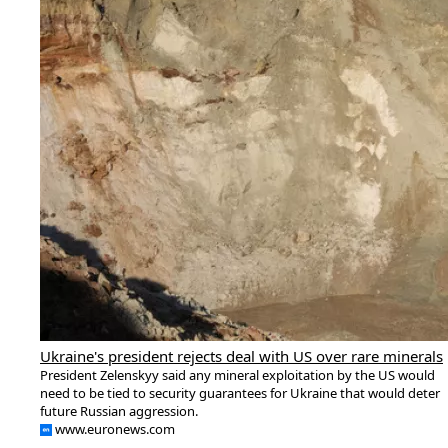
Ukraine's president rejects deal with US over rare minerals
President Zelenskyy said any mineral exploitation by the US would
need to be tied to security guarantees for Ukraine that would deter
future Russian aggression.
www.euronews.com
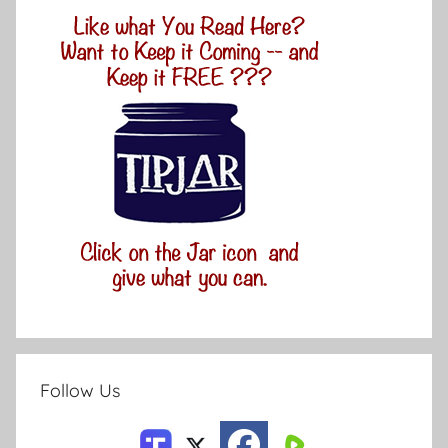
Follow Us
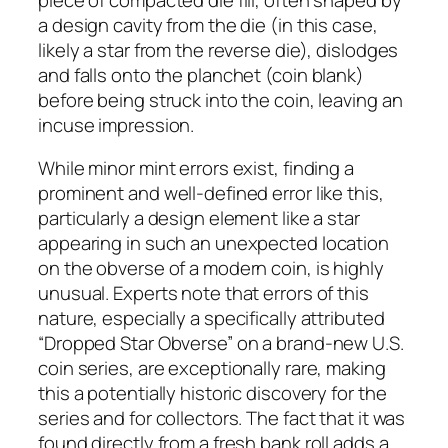
a design cavity from the die (in this case,
likely a star from the reverse die), dislodges
and falls onto the planchet (coin blank)
before being struck into the coin, leaving an
incuse impression.
While minor mint errors exist, finding a
prominent and well-defined error like this,
particularly a design element like a star
appearing in such an unexpected location
on the obverse of a modern coin, is highly
unusual. Experts note that errors of this
nature, especially a specifically attributed
“Dropped Star Obverse” on a brand-new U.S.
coin series, are exceptionally rare, making
this a potentially historic discovery for the
series and for collectors. The fact that it was
found directly from a fresh bank roll adds a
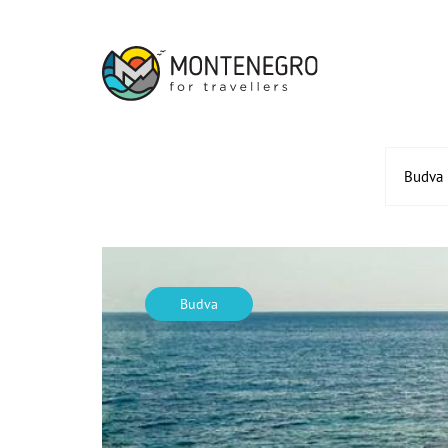
Budva
Budva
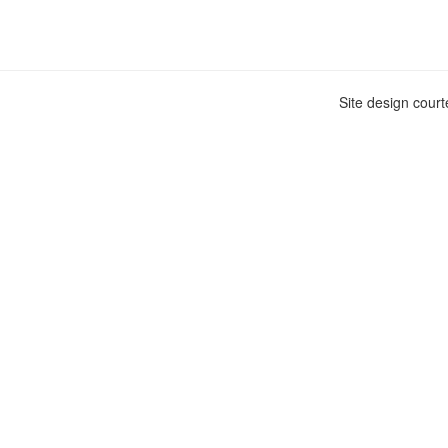
Site design cour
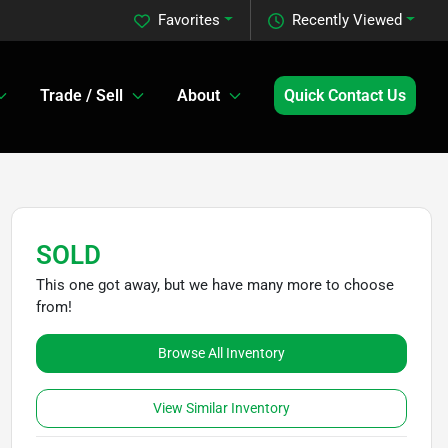
Favorites
Recently Viewed
Trade / Sell
About
Quick Contact Us
SOLD
This one got away, but we have many more to choose
from!
Browse All Inventory
View Similar Inventory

§

> **WHAT TO WORK ON**
Keeping the pictures out, print the entries above exactly as written.

> **OUTPUT FOR THIS TASK**
Ukraine's president rejects deal with US over rare minerals
President Zelenskyy said any mineral exploitation by the US would
need to be tied to security guarantees for Ukraine that would deter
future Russian aggression.
www.euronews.com
Follow Us
a design cavity from the die (in this case,
likely a star from the reverse die), dislodges
and falls onto the planchet (coin blank)
before being struck into the coin, leaving an
incuse impression.
While minor mint errors exist, finding a
prominent and well-defined error like this,
particularly a design element like a star
appearing in such an unexpected location
on the obverse of a modern coin, is highly
unusual. Experts note that errors of this
nature, especially a specifically attributed
“Dropped Star Obverse” on a brand-new U.S.
coin series, are exceptionally rare, making
this a potentially historic discovery for the
series and for collectors. The fact that it was
found directly from a fresh bank roll adds a
Budva
Budva
Site design cour
Favorites
Recently Viewed
Trade / Sell
About
Quick Contact Us
SOLD
This one got away, but we have many more to choose
from!
Browse All Inventory
View Similar Inventory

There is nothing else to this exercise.